While the unusual move in sterling could indicate that someone had prior knowledge of the central bank’s decision, it might also have been a lucky trade, or based on other market information, analysts said. Thin volumes in the futures market—where investors hold off on any bets ahead of the central bank’s announcement—can amplify the impact of any trade as a potential cause for the sharp rise of the pound.
An FCA spokesman on Friday declined to confirm or deny whether the watchdog’s probe into the Jan. 30 matter included other instances of movement in the pound ahead of the release of market-sensitive information. The BOE declined to comment on whether it had observed any unusual market movements ahead of the December interest-rate decision.
In the January instance, the spot rate for the pound, and futures contracts tied to both the FTSE 100 equity benchmark and sterling against the dollar, moved upward ahead of the central bank’s announcement.
Central banks, including the U.S. Federal Reserve, take a range of precautions to prevent market-sensitive information from leaking.
At the BOE, reporters are allowed to take one electronic device into an underground room about two hours before the scheduled release of the monetary-policy announcement. There, they are given freshly printed documents with the central bank’s decision. When the release becomes public at noon London time, a staff person flips a switch that turns on internet access inside the room and the lock-in, as it is called, ends.
Unlike the Fed and the European Central Bank, which make their decisions public on the day they are made, the Bank of England reveals its decision a day later.

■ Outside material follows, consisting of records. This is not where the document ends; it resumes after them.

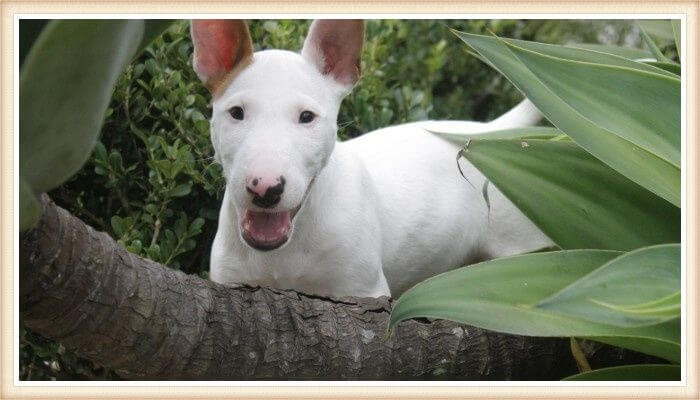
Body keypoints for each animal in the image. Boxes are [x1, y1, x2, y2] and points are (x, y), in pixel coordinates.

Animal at [191, 20, 552, 298]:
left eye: (307, 117)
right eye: (236, 113)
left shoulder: (362, 290)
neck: (286, 251)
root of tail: (489, 132)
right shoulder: (232, 282)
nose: (265, 188)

The U.S. Labor Department, which releases market-moving jobs and inflation data, said recently it plans to end the practice of giving reporters an early peek at data at a secure facility controlled by the government. Under that system, it would allow the reporters to publish articles at the same time that the data was publicly disclosed.
The change was engineered in part to remove the potential advantage that media organizations and their clients had over the broader public.